§175: Entschädigung für Opfer verlängert Entschädigung bisher schleppend: Nur rund 250 Anträge bewilligt
Die Ampel-Koalition hat sich dazu entschlossen, die Frist für die Entschädigungszahlungen an homosexuelle Opfer des ehemaligen §175 um fünf Jahre verlängern zu wollen. Das Kabinett beschloss nach Information des Bundesjustizministeriums eine entsprechende Formulierungshilfe für die Koalitionsfraktionen.
Bundesjustizminister Marco Buschmann erklärte dazu: "Wir wollen es Betroffenen auch weiterhin ermöglichen, ihre berechtigten Ansprüche auf eine Entschädigungszahlung geltend zu machen. Mir ist es wichtig, dass wir den Betroffenen diesen Weg weiterhin offenhalten. Das ist Ihnen der Rechtsstaat schuldig." Das früher geltende Verbot einvernehmlicher sexueller Handlungen hat Menschen bestraft, allein weil sie einen Menschen des gleichen Geschlechts liebten. Das hat bei den Betroffenen viel Leid verursacht und ganze Leben zerstört. Diese strafrechtliche Verfolgung war aus heutiger Sicht grobes Unrecht."

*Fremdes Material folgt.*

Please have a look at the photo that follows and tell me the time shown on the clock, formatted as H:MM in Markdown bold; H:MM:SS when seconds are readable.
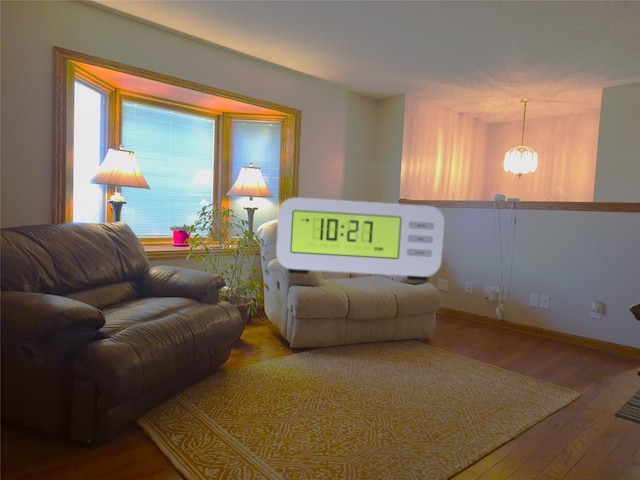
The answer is **10:27**
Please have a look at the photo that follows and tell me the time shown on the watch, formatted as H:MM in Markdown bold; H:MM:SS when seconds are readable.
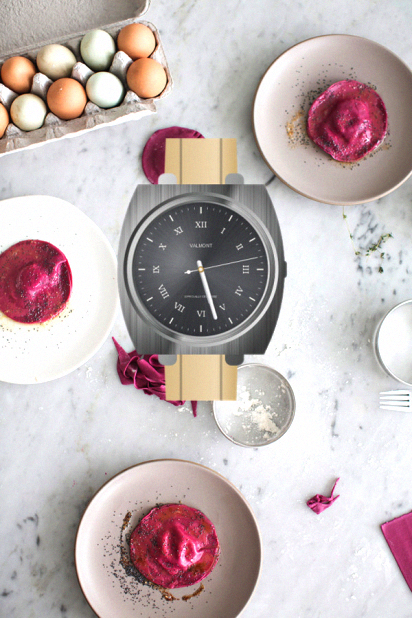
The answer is **5:27:13**
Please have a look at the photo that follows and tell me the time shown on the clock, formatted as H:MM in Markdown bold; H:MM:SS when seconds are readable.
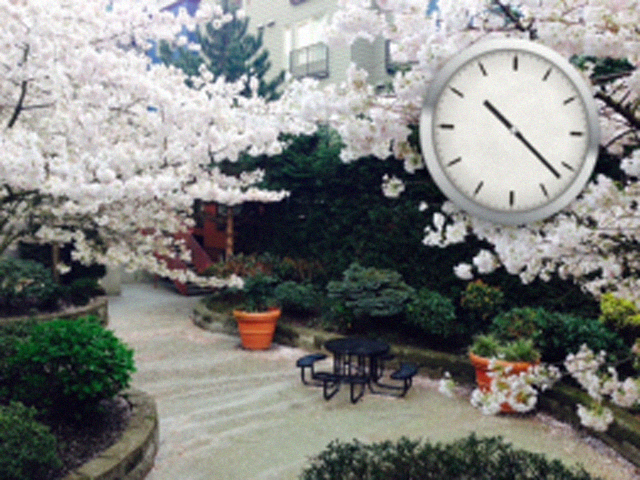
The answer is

Das Bundesjustizministerium schätzt die Zahl der noch lebenden Opfer auf rund 5.000 Menschen und hat daher insgesamt 30 Millionen Euro veranschlagt. Bisher wurden in den letzten fünf Jahren gerade einmal rund 250 Antrage mit einer Gesamtzahlung von rund 870.000 Euro bewilligt. Die First für eine Antragsstellung wäre ohne die jetzt geplante Verlängerung Mitte Juli ausgelaufen. Warum sich bisher so wenige Homosexuelle gemeldet haben, kann nur spekuliert werden. Ein Erklärungsversuch legt nahe, dass viele betroffene Opfer vielleicht immer noch nicht mitbekommen hätten, überhaupt antragsberechtigt zu sein. Zudem wird spekuliert, dass viele Homosexuelle bis heute eine tiefe Scham über das Geschehene verspüren. Der Paragrafen 175 wurde 1871 eingeführt und stellte “widernatürliche Unzucht“ zwischen Männern unter Strafe. Die Verschärfung des Gesetzes erfolgte unter dem Nazi-Regime. Nach Ende des Krieges bestand der Paragraf fort und wurde bundesweit erst 1994 ganz gestrichen. Im Dritten Reich wurden aufgrund des §175 bis zu 50.000 homosexuelle Männer inhaftiert. Nach Ende des Krieges wurden weitere, rund 53.000 schwule Männer nach §175 verurteilt.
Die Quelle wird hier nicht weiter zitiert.